(EXERCISE BRIEF):
Beginning with the opening line, set down each line of the material below exactly, stopping once the line with "решении Москвы и Еревана проинформирована" is done.

(PROVIDED DATA):
· · ·

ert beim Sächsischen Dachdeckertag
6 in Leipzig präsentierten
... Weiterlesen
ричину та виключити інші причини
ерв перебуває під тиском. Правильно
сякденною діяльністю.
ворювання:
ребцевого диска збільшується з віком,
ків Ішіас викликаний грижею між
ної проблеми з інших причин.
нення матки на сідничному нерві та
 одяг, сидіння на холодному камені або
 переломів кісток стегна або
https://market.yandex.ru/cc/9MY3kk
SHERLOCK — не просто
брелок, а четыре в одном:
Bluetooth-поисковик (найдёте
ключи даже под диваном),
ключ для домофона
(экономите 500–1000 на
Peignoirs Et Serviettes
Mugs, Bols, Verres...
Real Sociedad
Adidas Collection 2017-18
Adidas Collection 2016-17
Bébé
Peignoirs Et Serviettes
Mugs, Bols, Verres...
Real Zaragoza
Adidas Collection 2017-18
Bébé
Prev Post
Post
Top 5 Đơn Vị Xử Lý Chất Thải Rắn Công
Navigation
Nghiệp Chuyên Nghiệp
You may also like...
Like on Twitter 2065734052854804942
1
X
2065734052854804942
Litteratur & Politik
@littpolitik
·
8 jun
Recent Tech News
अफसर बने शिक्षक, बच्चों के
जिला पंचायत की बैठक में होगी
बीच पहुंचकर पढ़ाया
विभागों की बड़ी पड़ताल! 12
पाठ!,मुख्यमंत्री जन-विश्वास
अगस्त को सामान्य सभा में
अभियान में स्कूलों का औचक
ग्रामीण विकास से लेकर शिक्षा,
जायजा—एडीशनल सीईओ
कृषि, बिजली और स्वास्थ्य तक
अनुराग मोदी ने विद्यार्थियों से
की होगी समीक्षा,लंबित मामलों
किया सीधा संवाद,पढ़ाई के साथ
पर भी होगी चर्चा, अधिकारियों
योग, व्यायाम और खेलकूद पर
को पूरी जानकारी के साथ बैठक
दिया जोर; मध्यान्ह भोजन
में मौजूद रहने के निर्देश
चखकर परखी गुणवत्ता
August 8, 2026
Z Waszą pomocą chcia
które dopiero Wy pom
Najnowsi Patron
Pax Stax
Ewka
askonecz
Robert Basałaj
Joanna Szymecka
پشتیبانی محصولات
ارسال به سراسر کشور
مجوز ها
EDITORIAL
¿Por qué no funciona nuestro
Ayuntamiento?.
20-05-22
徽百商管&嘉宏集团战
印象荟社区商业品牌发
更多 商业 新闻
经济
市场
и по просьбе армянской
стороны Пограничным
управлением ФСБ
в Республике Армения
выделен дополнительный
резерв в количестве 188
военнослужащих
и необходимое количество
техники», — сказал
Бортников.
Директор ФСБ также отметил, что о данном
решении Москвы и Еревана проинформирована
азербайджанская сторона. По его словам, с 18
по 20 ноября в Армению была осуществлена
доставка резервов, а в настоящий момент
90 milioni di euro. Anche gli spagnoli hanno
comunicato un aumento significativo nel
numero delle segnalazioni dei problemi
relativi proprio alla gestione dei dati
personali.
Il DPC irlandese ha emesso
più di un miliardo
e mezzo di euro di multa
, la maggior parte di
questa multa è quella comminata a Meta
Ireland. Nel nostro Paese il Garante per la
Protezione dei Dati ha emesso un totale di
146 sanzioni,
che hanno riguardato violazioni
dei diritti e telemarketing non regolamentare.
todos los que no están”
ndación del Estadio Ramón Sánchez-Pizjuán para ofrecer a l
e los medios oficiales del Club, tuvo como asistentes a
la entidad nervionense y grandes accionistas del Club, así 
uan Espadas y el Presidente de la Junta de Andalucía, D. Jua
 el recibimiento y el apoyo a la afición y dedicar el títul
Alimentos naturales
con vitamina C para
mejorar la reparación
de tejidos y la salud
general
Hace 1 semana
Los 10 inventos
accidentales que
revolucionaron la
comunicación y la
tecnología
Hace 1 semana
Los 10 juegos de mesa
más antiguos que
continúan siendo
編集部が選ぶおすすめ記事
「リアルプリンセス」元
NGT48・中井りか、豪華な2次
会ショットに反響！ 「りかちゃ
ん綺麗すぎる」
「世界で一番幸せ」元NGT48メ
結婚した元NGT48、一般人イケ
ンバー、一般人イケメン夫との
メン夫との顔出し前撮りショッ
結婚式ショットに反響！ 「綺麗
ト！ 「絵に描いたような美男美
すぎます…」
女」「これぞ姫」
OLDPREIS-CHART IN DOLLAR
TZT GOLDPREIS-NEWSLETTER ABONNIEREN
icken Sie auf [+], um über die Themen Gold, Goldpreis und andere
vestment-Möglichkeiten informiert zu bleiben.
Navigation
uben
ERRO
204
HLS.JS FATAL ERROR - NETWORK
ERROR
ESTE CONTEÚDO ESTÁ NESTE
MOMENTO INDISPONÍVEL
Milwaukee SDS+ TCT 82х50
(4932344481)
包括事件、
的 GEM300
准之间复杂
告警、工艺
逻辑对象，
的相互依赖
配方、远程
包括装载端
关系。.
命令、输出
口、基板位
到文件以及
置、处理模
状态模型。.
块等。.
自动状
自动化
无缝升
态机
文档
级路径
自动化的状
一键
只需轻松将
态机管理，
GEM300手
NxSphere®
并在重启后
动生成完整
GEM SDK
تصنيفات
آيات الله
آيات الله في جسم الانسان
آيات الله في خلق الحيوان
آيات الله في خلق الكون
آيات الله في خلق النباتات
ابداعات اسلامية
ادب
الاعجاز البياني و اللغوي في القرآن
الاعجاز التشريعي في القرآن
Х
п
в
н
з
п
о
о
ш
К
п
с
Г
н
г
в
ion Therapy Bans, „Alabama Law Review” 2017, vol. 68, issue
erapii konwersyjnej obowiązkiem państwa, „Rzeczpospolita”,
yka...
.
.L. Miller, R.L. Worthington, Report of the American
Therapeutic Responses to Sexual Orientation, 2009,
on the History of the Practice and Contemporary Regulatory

· · ·

(FINISHED EXERCISE):
ert beim Sächsischen Dachdeckertag
6 in Leipzig präsentierten
... Weiterlesen
ричину та виключити інші причини
ерв перебуває під тиском. Правильно
сякденною діяльністю.
ворювання:
ребцевого диска збільшується з віком,
ків Ішіас викликаний грижею між
ної проблеми з інших причин.
нення матки на сідничному нерві та
 одяг, сидіння на холодному камені або
 переломів кісток стегна або
https://market.yandex.ru/cc/9MY3kk
SHERLOCK — не просто
брелок, а четыре в одном:
Bluetooth-поисковик (найдёте
ключи даже под диваном),
ключ для домофона
(экономите 500–1000 на
Peignoirs Et Serviettes
Mugs, Bols, Verres...
Real Sociedad
Adidas Collection 2017-18
Adidas Collection 2016-17
Bébé
Peignoirs Et Serviettes
Mugs, Bols, Verres...
Real Zaragoza
Adidas Collection 2017-18
Bébé
Prev Post
Post
Top 5 Đơn Vị Xử Lý Chất Thải Rắn Công
Navigation
Nghiệp Chuyên Nghiệp
You may also like...
Like on Twitter 2065734052854804942
1
X
2065734052854804942
Litteratur & Politik
@littpolitik
·
8 jun
Recent Tech News
अफसर बने शिक्षक, बच्चों के
जिला पंचायत की बैठक में होगी
बीच पहुंचकर पढ़ाया
विभागों की बड़ी पड़ताल! 12
पाठ!,मुख्यमंत्री जन-विश्वास
अगस्त को सामान्य सभा में
अभियान में स्कूलों का औचक
ग्रामीण विकास से लेकर शिक्षा,
जायजा—एडीशनल सीईओ
कृषि, बिजली और स्वास्थ्य तक
अनुराग मोदी ने विद्यार्थियों से
की होगी समीक्षा,लंबित मामलों
किया सीधा संवाद,पढ़ाई के साथ
पर भी होगी चर्चा, अधिकारियों
योग, व्यायाम और खेलकूद पर
को पूरी जानकारी के साथ बैठक
दिया जोर; मध्यान्ह भोजन
में मौजूद रहने के निर्देश
चखकर परखी गुणवत्ता
August 8, 2026
Z Waszą pomocą chcia
które dopiero Wy pom
Najnowsi Patron
Pax Stax
Ewka
askonecz
Robert Basałaj
Joanna Szymecka
پشتیبانی محصولات
ارسال به سراسر کشور
مجوز ها
EDITORIAL
¿Por qué no funciona nuestro
Ayuntamiento?.
20-05-22
徽百商管&嘉宏集团战
印象荟社区商业品牌发
更多 商业 新闻
经济
市场
и по просьбе армянской
стороны Пограничным
управлением ФСБ
в Республике Армения
выделен дополнительный
резерв в количестве 188
военнослужащих
и необходимое количество
техники», — сказал
Бортников.
Директор ФСБ также отметил, что о данном
решении Москвы и Еревана проинформирована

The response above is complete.